| Exercise instructions |
In the text about the album Armaghetto, copy word for word the part that opens with the words containing "Armaghetto is the" and closes with "Rap Singles chart.".

Armaghetto is the second studio album by American hip hop duo Channel Live. It was released on July 18, 2000 through Flavor Unit Records. Recording sessions took place at Studio 57 and at the Weight Room in New York. Production was handled by Mike City, Poison Ivy, Buddah, Shamello, Chuckie Madness, and Channel Live themselves. It features guest appearances from Akbar, Benny Boom, Carl Thomas, Black Opz, Black Rob, Malik Yusef, Method Man, Ms. Toi, Rowdy Rahz and Spanish Fly. The album itself failed to make it to the US Billboard charts, but the single "Wild Out 2K" did make it to No. 48 on the Hot Rap Singles chart.

Track listing

Personnel

Hakim Green – main artist, producer (tracks: 11, 14)

| Material provided |
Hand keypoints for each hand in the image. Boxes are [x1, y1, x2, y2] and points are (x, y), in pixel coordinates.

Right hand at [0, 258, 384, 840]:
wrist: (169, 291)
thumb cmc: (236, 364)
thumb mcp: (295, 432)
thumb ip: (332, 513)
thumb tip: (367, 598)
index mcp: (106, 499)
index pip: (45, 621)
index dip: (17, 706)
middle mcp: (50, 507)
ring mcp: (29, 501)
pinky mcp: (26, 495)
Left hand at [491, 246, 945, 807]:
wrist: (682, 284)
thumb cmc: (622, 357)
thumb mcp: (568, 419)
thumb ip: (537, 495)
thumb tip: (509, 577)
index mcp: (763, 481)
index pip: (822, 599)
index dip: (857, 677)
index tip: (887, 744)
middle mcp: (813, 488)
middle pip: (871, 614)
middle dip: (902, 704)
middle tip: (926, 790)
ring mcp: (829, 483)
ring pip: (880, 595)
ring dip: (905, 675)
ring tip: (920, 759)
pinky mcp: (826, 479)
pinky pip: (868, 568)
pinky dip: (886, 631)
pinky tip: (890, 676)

| Task solution |
Armaghetto is the second studio album by American hip hop duo Channel Live. It was released on July 18, 2000 through Flavor Unit Records. Recording sessions took place at Studio 57 and at the Weight Room in New York. Production was handled by Mike City, Poison Ivy, Buddah, Shamello, Chuckie Madness, and Channel Live themselves. It features guest appearances from Akbar, Benny Boom, Carl Thomas, Black Opz, Black Rob, Malik Yusef, Method Man, Ms. Toi, Rowdy Rahz and Spanish Fly. The album itself failed to make it to the US Billboard charts, but the single "Wild Out 2K" did make it to No. 48 on the Hot Rap Singles chart.